Study text Block Start

5 Traditional Chinese Musical Instruments You Should Know + More

Everything You Need to Know About Traditional Chinese Musical Instruments 🎻 + BONUS Flashcards

Seen some interesting-looking musical instruments on your China and Taiwan travels and wondered what they’re called and how they’re played?

Look no further.

While there are hundreds of different types of traditional Chinese musical instruments, some you will see around and about more than others.

So we’re going to go through 5 Chinese musical instruments that we think you should all know, as they’re probably the most common ones you’ll see or hear about.

Chinese Musical Instruments || Erhu

Chinese Musical Instruments || Guzheng

Chinese Musical Instruments || Guqin

Chinese Musical Instruments || Dizi

Chinese Musical Instruments || Pipa

Chinese Musical Instruments || Instruments in Chinese

BONUS || Quiz

Chinese Musical Instruments || FAQs

Want to learn the names of instruments in Chinese? We’ve made a helpful video for that!

Study text Block End
Data section Block Start

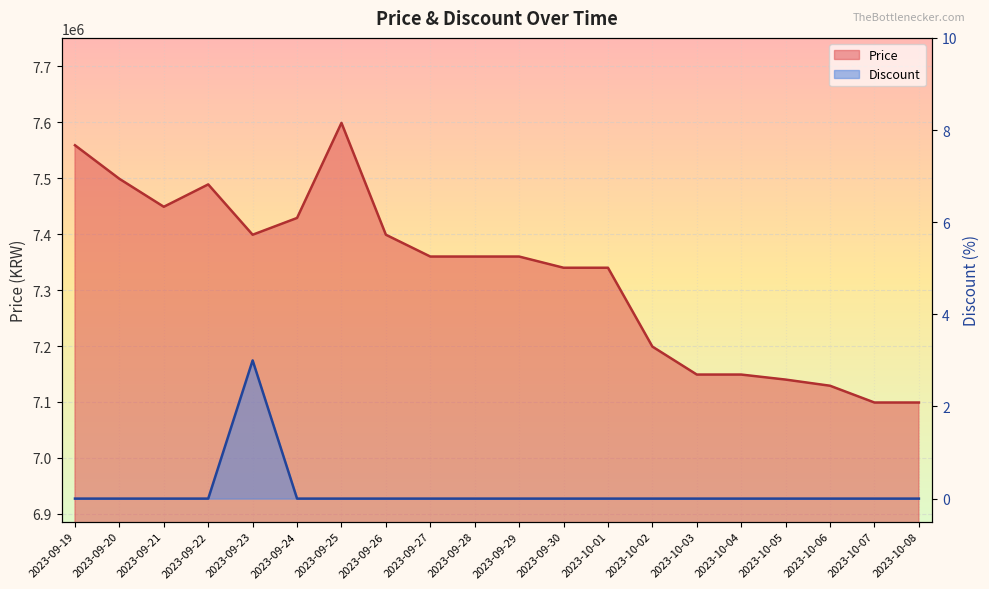

At how many categories does at least one series exceed 2123653?

20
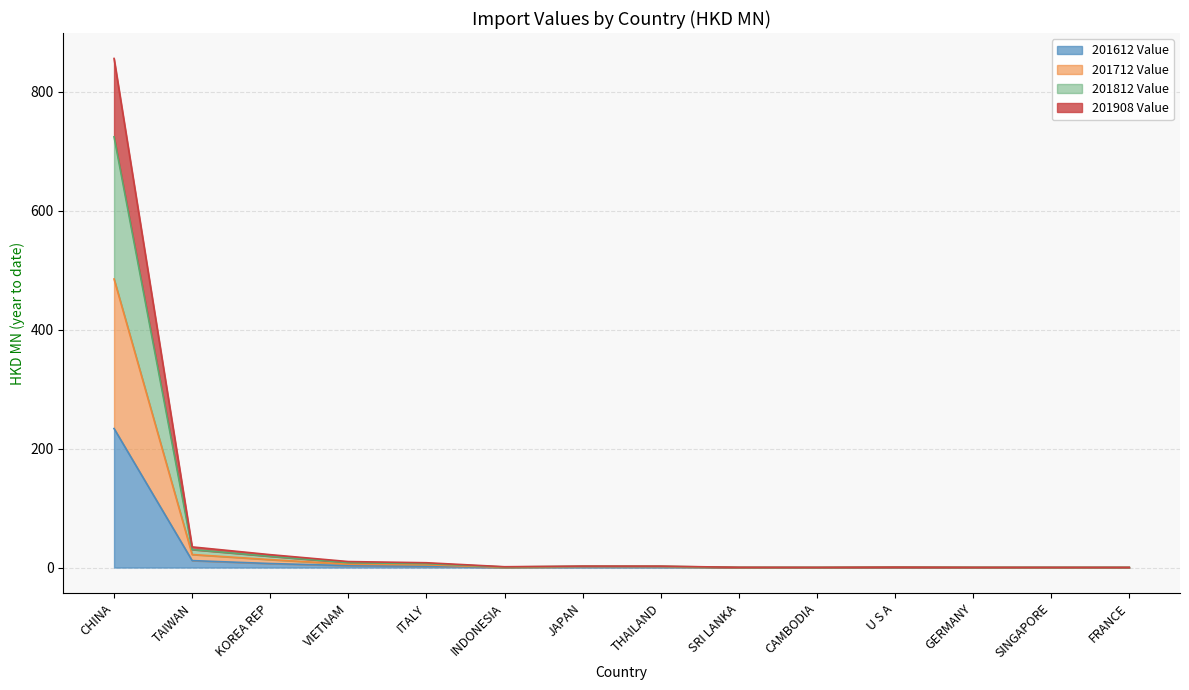

How many values in the 201812 Value series exceed 2?

7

Data section Block End

From the text on traditional Chinese musical instruments, set down word for word the part that begins with the words containing "Chinese Musical Instruments || Pipa" and ends with "video for that!".

Chinese Musical Instruments || Pipa

Chinese Musical Instruments || Instruments in Chinese

BONUS || Quiz

Chinese Musical Instruments || FAQs

Want to learn the names of instruments in Chinese? We’ve made a helpful video for that!